** THE DATA follows **

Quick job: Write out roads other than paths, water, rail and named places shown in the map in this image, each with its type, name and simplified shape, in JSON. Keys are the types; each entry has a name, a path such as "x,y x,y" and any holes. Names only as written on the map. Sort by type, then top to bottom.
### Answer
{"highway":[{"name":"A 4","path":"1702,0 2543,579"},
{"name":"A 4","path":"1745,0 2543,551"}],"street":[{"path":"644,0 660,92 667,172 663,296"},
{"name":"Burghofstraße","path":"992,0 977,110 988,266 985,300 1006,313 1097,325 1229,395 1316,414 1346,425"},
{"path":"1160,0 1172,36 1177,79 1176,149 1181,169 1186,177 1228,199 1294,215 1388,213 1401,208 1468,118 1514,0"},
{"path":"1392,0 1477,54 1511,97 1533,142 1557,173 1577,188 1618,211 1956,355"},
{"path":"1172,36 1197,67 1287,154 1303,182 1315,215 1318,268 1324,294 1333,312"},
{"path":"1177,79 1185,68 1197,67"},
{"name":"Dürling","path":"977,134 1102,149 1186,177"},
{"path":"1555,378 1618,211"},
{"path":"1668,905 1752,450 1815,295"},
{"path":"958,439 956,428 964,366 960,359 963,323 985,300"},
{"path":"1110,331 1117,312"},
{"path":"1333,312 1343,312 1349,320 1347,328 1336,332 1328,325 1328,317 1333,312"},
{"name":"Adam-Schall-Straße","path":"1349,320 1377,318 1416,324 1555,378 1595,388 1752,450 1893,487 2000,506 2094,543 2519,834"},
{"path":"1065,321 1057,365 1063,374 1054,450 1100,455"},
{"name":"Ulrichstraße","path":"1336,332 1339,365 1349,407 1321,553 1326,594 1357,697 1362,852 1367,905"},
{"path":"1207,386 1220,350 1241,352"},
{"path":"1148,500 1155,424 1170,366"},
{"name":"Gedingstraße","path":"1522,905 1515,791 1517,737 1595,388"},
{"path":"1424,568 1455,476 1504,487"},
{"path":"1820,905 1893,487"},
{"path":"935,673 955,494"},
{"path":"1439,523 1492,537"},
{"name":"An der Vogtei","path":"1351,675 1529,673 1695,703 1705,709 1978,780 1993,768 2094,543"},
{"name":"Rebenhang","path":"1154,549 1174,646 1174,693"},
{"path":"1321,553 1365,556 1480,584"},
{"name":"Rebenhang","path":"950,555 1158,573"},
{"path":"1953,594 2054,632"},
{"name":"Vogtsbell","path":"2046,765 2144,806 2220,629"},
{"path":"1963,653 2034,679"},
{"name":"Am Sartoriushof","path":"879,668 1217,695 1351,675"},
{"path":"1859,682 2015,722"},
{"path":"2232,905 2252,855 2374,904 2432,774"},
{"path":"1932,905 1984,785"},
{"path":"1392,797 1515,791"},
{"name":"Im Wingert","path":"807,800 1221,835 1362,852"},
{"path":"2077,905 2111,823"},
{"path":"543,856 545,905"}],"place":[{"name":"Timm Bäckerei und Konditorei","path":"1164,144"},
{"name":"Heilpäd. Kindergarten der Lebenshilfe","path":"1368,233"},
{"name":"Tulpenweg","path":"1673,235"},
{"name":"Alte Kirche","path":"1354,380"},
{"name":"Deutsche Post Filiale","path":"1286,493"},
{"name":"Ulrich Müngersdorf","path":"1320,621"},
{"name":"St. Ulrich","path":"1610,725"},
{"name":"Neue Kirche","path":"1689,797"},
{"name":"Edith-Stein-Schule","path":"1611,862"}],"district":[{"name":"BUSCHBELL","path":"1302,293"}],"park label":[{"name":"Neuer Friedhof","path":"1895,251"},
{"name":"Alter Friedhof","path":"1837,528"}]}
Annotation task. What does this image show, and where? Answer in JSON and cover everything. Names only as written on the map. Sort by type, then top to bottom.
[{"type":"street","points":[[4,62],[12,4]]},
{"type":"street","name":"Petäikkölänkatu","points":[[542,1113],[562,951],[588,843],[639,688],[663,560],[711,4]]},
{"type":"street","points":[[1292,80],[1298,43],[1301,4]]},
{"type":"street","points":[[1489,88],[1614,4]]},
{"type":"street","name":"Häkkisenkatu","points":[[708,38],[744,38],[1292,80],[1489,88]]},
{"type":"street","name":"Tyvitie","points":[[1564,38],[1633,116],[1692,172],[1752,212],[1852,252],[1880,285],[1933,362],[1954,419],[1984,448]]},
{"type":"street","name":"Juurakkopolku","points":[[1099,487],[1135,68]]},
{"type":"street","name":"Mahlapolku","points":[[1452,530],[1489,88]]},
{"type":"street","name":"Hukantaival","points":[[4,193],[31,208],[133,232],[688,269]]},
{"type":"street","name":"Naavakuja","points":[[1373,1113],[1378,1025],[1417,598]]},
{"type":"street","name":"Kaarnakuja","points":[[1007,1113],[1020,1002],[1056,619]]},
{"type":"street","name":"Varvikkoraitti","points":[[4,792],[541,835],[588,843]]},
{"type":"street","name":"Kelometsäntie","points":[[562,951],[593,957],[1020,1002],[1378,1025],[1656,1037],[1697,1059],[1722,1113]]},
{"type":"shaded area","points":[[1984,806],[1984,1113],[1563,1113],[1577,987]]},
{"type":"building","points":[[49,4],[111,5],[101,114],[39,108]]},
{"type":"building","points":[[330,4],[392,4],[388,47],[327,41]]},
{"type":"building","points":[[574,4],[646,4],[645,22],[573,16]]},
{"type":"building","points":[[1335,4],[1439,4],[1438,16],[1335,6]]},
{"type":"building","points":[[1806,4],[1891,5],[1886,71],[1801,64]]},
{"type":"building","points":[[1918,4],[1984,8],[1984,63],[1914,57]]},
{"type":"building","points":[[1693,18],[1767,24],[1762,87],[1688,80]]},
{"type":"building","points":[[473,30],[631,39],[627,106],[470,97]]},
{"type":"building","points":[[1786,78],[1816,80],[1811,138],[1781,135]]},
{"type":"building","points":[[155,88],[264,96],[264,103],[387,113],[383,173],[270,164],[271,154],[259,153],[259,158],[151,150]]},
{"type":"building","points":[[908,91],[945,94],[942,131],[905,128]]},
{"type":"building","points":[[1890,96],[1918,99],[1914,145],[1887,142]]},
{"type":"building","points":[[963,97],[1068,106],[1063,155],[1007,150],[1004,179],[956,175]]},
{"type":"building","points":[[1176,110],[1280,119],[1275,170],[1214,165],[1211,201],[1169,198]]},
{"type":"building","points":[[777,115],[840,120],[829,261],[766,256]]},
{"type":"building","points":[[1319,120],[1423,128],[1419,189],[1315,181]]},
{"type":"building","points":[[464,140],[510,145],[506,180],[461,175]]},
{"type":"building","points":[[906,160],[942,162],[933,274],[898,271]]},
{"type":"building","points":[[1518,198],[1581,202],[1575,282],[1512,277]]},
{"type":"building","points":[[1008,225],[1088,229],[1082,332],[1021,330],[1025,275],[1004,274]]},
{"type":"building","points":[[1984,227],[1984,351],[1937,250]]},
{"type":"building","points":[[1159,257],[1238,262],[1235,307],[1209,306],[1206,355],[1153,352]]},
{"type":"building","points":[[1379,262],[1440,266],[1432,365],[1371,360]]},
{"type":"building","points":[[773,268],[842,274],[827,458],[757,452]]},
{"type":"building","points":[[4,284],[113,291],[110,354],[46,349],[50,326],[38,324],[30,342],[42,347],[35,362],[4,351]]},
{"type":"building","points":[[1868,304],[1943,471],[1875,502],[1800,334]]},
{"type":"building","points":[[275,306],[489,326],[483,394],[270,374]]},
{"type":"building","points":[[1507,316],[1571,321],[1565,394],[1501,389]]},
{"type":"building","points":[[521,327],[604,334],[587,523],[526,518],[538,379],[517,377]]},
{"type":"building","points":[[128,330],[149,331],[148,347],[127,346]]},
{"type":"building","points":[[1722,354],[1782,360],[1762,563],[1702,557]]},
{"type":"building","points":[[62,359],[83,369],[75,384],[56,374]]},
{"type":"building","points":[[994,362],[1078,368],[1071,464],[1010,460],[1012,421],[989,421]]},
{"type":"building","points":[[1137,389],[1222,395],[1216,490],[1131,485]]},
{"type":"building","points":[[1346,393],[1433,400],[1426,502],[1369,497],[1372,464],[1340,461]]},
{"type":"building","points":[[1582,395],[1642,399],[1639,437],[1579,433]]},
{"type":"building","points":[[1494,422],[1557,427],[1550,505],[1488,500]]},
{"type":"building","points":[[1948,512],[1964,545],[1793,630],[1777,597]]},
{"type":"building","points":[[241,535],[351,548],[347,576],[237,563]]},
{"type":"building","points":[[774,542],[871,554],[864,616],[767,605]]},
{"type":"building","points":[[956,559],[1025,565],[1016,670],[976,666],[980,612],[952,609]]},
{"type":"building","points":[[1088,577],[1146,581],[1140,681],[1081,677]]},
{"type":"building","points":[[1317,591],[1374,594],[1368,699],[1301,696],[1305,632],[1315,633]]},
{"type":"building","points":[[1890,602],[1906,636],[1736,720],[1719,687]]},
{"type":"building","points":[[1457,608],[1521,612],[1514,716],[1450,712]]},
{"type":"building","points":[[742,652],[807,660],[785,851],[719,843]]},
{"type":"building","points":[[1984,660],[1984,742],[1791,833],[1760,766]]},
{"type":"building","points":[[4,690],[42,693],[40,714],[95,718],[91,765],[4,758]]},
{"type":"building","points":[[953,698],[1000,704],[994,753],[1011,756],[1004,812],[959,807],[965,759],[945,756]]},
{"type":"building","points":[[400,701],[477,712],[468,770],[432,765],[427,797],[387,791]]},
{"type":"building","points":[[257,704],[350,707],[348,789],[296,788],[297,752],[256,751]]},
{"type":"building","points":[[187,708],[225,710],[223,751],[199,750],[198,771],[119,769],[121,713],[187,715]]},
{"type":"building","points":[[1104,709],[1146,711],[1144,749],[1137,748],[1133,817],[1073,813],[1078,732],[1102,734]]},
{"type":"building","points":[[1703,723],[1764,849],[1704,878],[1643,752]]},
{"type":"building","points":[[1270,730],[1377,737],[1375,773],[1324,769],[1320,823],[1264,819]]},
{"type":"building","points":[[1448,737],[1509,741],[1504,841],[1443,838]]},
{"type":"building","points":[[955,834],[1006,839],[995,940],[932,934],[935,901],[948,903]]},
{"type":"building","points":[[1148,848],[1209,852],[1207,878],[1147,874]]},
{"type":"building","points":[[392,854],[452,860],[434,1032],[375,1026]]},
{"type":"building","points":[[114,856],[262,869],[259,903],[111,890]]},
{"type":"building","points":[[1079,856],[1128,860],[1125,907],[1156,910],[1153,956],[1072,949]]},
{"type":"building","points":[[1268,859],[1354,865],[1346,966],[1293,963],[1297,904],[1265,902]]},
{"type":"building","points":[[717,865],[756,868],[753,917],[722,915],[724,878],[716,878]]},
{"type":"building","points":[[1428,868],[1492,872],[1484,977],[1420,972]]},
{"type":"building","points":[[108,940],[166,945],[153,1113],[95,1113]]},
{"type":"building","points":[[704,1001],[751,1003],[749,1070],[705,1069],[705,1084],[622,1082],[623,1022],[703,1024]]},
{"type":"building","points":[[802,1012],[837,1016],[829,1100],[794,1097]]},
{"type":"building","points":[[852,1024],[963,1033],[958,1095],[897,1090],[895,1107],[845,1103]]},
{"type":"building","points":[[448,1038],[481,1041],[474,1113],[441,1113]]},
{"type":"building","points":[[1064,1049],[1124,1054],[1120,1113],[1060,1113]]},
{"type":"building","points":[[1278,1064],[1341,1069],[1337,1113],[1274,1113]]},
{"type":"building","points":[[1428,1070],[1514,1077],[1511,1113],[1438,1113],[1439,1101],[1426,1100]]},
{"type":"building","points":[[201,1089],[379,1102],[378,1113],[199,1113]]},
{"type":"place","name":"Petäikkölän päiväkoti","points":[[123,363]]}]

** End of THE DATA **

__WHAT THE TASK REQUIRES__.
For the records above, count the lines that contain the word "Answer" and give only that number.

__FINISHED TASK__.
2